Objective. To determine who chooses a Consumer-Driven Health Plan (CDHP) in a multiplan, multiproduct setting, and, specifically, whether the CDHP attracts the sicker employees in a company's risk pool.

Study Design. We estimated a health plan choice equation for employees of the University of Minnesota, who had a choice in 2002 of a CDHP and three other health plans—a traditional health maintenance organization (HMO), a preferred provider organization (PPO), and a tiered network product based on care systems. Data from an employee survey were matched to information from the university's payroll system.

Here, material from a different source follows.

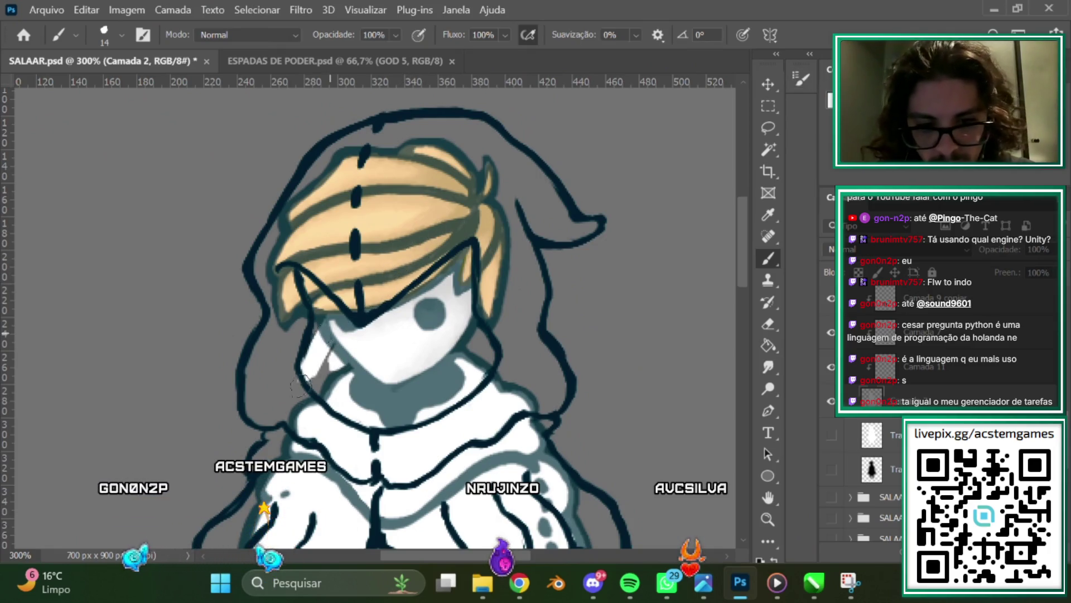
Paint white along the face's left side and extend the tan hair colour to its left edge.
{"action": "left_click_drag", "start_coordinate": [300, 385], "coordinate": [293, 351]}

Principal Findings. Chronic illness of the employee or family members had no effect on choice of the CDHP, but such employees tended to choose the PPO. The employee's age was not related to CDHP choice. Higher-income employees chose the CDHP, as well as those who preferred health plans with a national provider panel that includes their physician in the panel. Employees tended to choose plans with lower out-of-pocket premiums, and surprisingly, employees with a chronic health condition themselves or in their family were more price-sensitive.

Conclusions. This study provides the first evidence on who chooses a CDHP in a multiplan, multiproduct setting. The CDHP was not chosen disproportionately by the young and healthy, but it did attract the wealthy and those who found the availability of providers more appealing. Low out-of-pocket premiums are important features of health plans and in this setting, low premiums appeal to those who are less healthy.